Шубин. Я? Да ничего… то есть… Тебе ничего нельзя сказать… Ты повторяешь в кабаках все, что услышал…
Григорий. Можно подумать, я не умею хранить тайны… Ну и кому же я рассказал, что ты утаил полфунта золота от чаши, которую Борис…
Шубин. О!
Григорий. Так в чем же дело? Жена твоя вышла, запорожец, святоша, пошел в церковь молиться… ну же, говори!

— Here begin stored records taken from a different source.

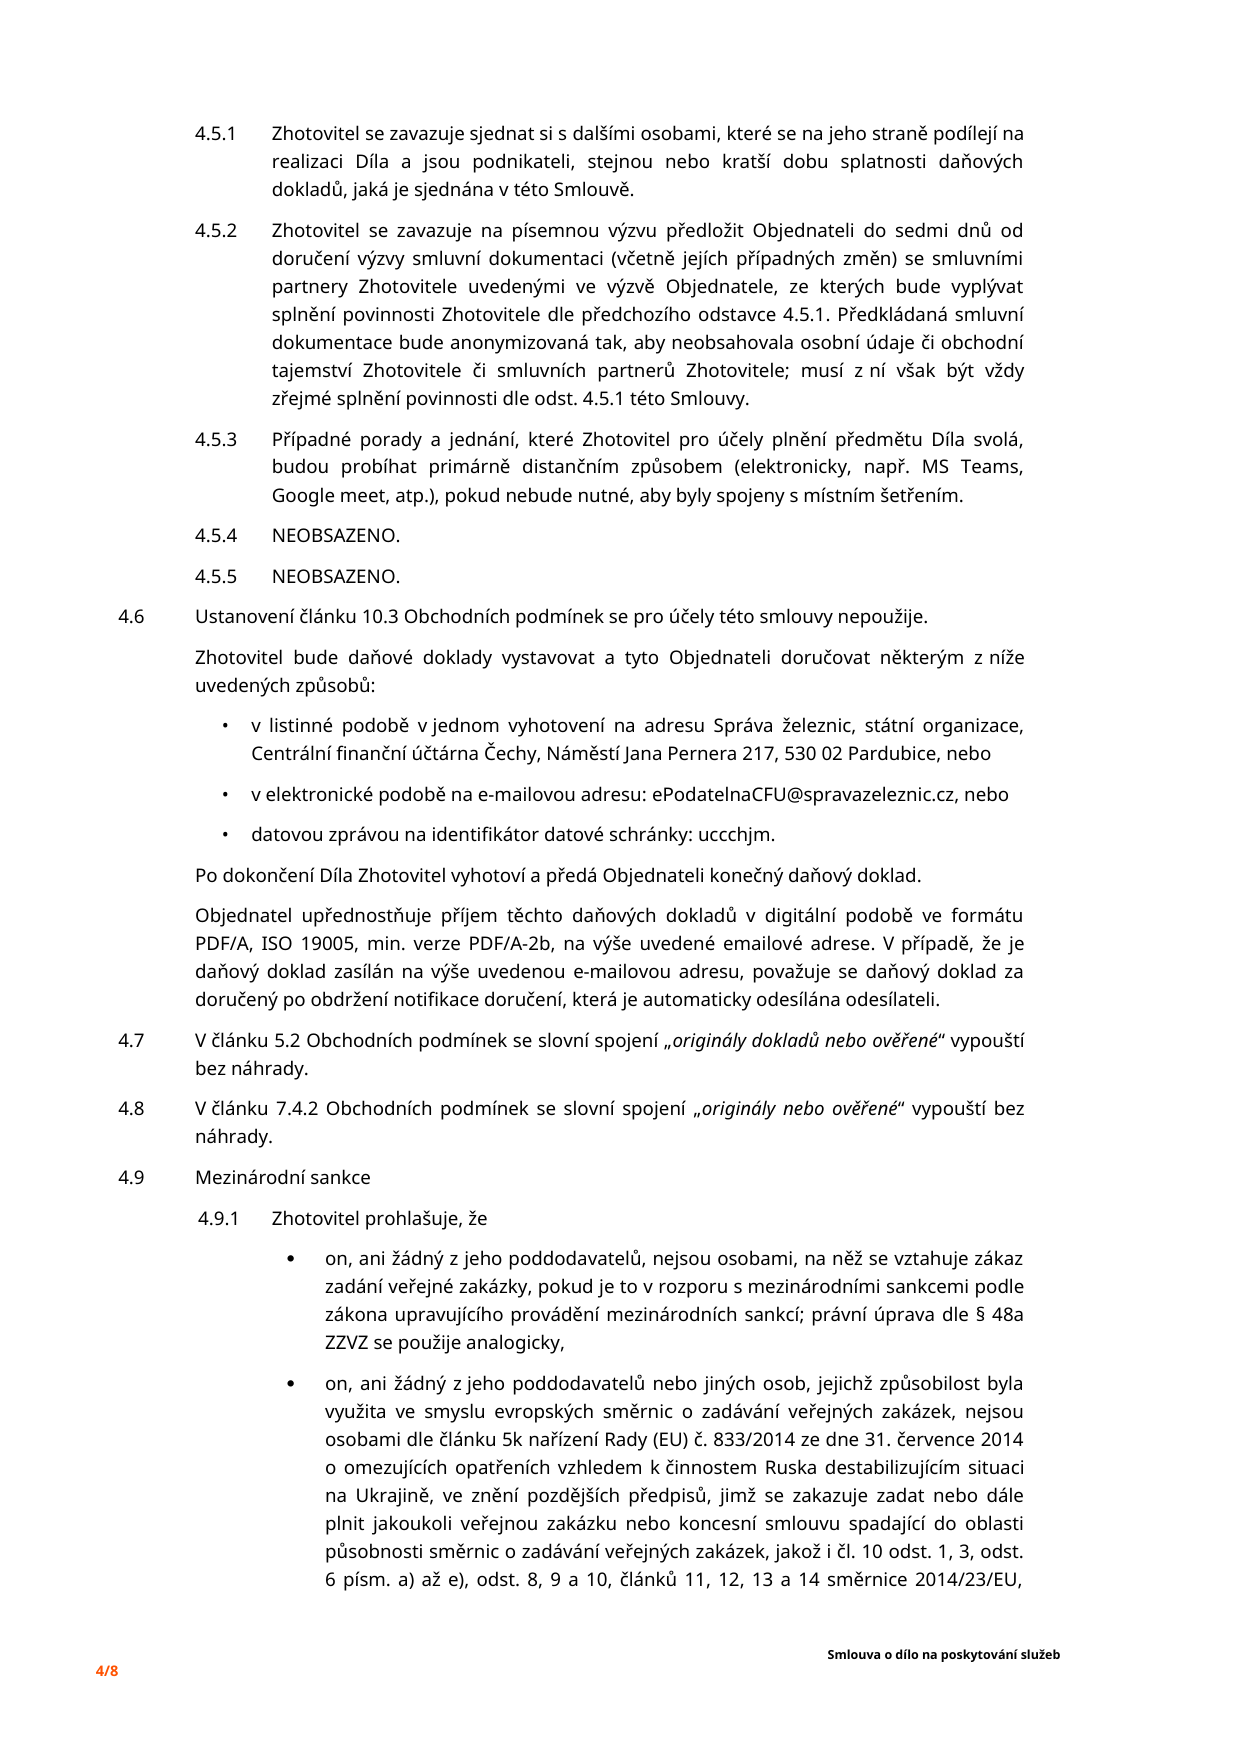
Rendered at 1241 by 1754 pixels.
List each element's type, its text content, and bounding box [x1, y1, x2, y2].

text Případné porady a jednání, které Zhotovitel pro účely plnění předmětu Díla svolá, budou probíhat primárně distančním způsobem (elektronicky, např. MS Teams, Google meet, atp.), pokud nebude nutné, aby byly spojeny s místním šetřením. [195, 426, 1024, 507]
list on, ani žádný z jeho poddodavatelů nebo jiných osob, jejichž způsobilost byla využita ve smyslu evropských směrnic o zadávání veřejných zakázek, nejsou osobami dle článku 5k nařízení Rady (EU) č. 833/2014 ze dne 31. července 2014 o omezujících opatřeních vzhledem k činnostem Ruska destabilizujícím situaci na Ukrajině, ve znění pozdějších předpisů, jimž se zakazuje zadat nebo dále plnit jakoukoli veřejnou zakázku nebo koncesní smlouvu spadající do oblasti působnosti směrnic o zadávání veřejných zakázek, jakož i čl. 10 odst. 1, 3, odst. 6 písm. a) až e), odst. 8, 9 a 10, článků 11, 12, 13 a 14 směrnice 2014/23/EU, článků 7 písm. a) až d), článku 8, čl. 10 písm. b) až f) a písm. h) až j) směrnice 2014/24/EU, článku 18, čl. 21 písm. b) až e) a písm. g) až i), článků 29 a 30 směrnice 2014/25/EU a čl. 13 písm. a) až d), f) až h) a j) směrnice 2009/81/EC, a hlavy VII nařízení Evropského parlamentu a Rady (EU, Euratom) 2018/1046, [287, 1370, 1024, 1592]
text NEOBSAZENO. [195, 522, 1024, 548]
text Ustanovení článku 10.3 Obchodních podmínek se pro účely této smlouvy nepoužije. [118, 603, 1024, 629]
list Zhotovitel bude daňové doklady vystavovat a tyto Objednateli doručovat některým z níže uvedených způsobů: [195, 644, 1024, 697]
list V článku 5.2 Obchodních podmínek se slovní spojení „originály dokladů nebo ověřené“ vypouští bez náhrady. [118, 1027, 1024, 1081]
list on, ani žádný z jeho poddodavatelů, nejsou osobami, na něž se vztahuje zákaz zadání veřejné zakázky, pokud je to v rozporu s mezinárodními sankcemi podle zákona upravujícího provádění mezinárodních sankcí; právní úprava dle § 48a ZZVZ se použije analogicky, [287, 1245, 1024, 1355]
text Zhotovitel se zavazuje sjednat si s dalšími osobami, které se na jeho straně podílejí na realizaci Díla a jsou podnikateli, stejnou nebo kratší dobu splatnosti daňových dokladů, jaká je sjednána v této Smlouvě. [195, 121, 1024, 202]
list • v elektronické podobě na e-mailovou adresu: ePodatelnaCFU@spravazeleznic.cz, nebo [222, 781, 1024, 807]
list • datovou zprávou na identifikátor datové schránky: uccchjm. [222, 822, 1024, 847]
list Objednatel upřednostňuje příjem těchto daňových dokladů v digitální podobě ve formátu PDF/A, ISO 19005, min. verze PDF/A-2b, na výše uvedené emailové adrese. V případě, že je daňový doklad zasílán na výše uvedenou e-mailovou adresu, považuje se daňový doklad za doručený po obdržení notifikace doručení, která je automaticky odesílána odesílateli. [195, 903, 1024, 1012]
list Zhotovitel prohlašuje, že [198, 1205, 1024, 1230]
text Zhotovitel se zavazuje na písemnou výzvu předložit Objednateli do sedmi dnů od doručení výzvy smluvní dokumentaci (včetně jejích případných změn) se smluvními partnery Zhotovitele uvedenými ve výzvě Objednatele, ze kterých bude vyplývat splnění povinnosti Zhotovitele dle předchozího odstavce 4.5.1. Předkládaná smluvní dokumentace bude anonymizovaná tak, aby neobsahovala osobní údaje či obchodní tajemství Zhotovitele či smluvních partnerů Zhotovitele; musí z ní však být vždy zřejmé splnění povinnosti dle odst. 4.5.1 této Smlouvy. [195, 217, 1024, 411]
text NEOBSAZENO. [195, 563, 1024, 588]
list Mezinárodní sankce [118, 1164, 1024, 1190]
list V článku 7.4.2 Obchodních podmínek se slovní spojení „originály nebo ověřené“ vypouští bez náhrady. [118, 1096, 1024, 1149]
list • v listinné podobě v jednom vyhotovení na adresu Správa železnic, státní organizace, Centrální finanční účtárna Čechy, Náměstí Jana Pernera 217, 530 02 Pardubice, nebo [222, 712, 1024, 766]
list Po dokončení Díla Zhotovitel vyhotoví a předá Objednateli konečný daňový doklad. [195, 862, 1024, 888]
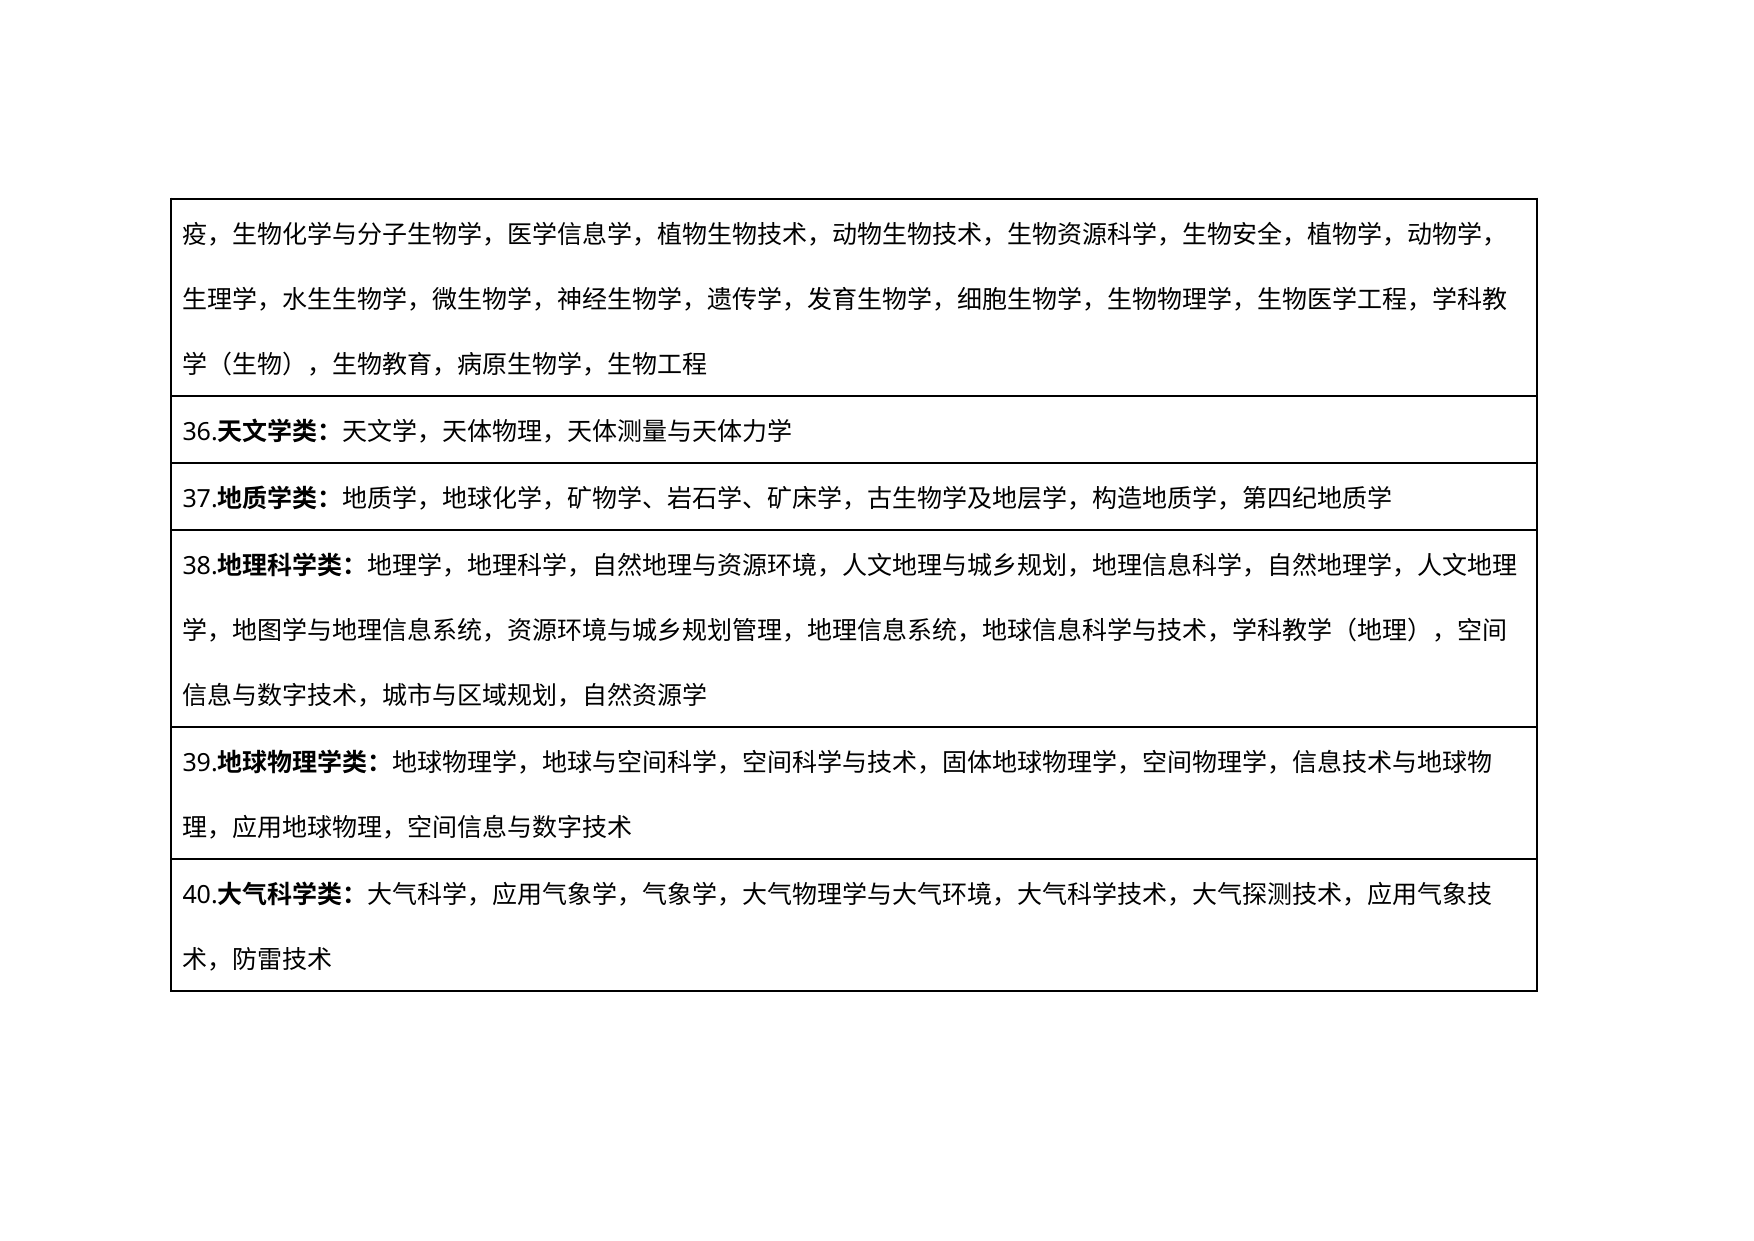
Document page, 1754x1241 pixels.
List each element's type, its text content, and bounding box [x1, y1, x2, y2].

table_cell 40.大气科学类：大气科学，应用气象学，气象学，大气物理学与大气环境，大气科学技术，大气探测技术，应用气象技术，防雷技术 [172, 860, 1536, 990]
table_cell 36.天文学类：天文学，天体物理，天体测量与天体力学 [172, 397, 1536, 462]
table_cell 38.地理科学类：地理学，地理科学，自然地理与资源环境，人文地理与城乡规划，地理信息科学，自然地理学，人文地理学，地图学与地理信息系统，资源环境与城乡规划管理，地理信息系统，地球信息科学与技术，学科教学（地理），空间信息与数字技术，城市与区域规划，自然资源学 [172, 531, 1536, 726]
table_cell 39.地球物理学类：地球物理学，地球与空间科学，空间科学与技术，固体地球物理学，空间物理学，信息技术与地球物理，应用地球物理，空间信息与数字技术 [172, 728, 1536, 858]
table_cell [172, 200, 1536, 395]
table_cell 37.地质学类：地质学，地球化学，矿物学、岩石学、矿床学，古生物学及地层学，构造地质学，第四纪地质学 [172, 464, 1536, 529]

Шубин. Да это просто идея… фантазия…
Григорий. Что ж за идея?
Шубин. Ладно… Эта блаженная Жданова верит, что царевич не умер… А что, коли это мы все блаженные?
Григорий. Это ты блаженный. Как, ты воображаешь…
Шубин. Шшш! Не так громко… Эта отметина, что была у царевича под правым глазом…
Григорий. Как? Запорожец?!
Шубин. А Мария Федоровна, его мать? Ты знаешь, что она была смуглая, как все южанки?..
Григорий. Он-то черен, как калмык… но волосы у него светлые.
Шубин. Наш славный царь Иван Грозный был светловолос.
Григорий. Да, правда, когда он супит брови…
Шубин. Ты видел его глаза, когда он заметил печать?
Григорий. Он на нее прямо-таки кинулся.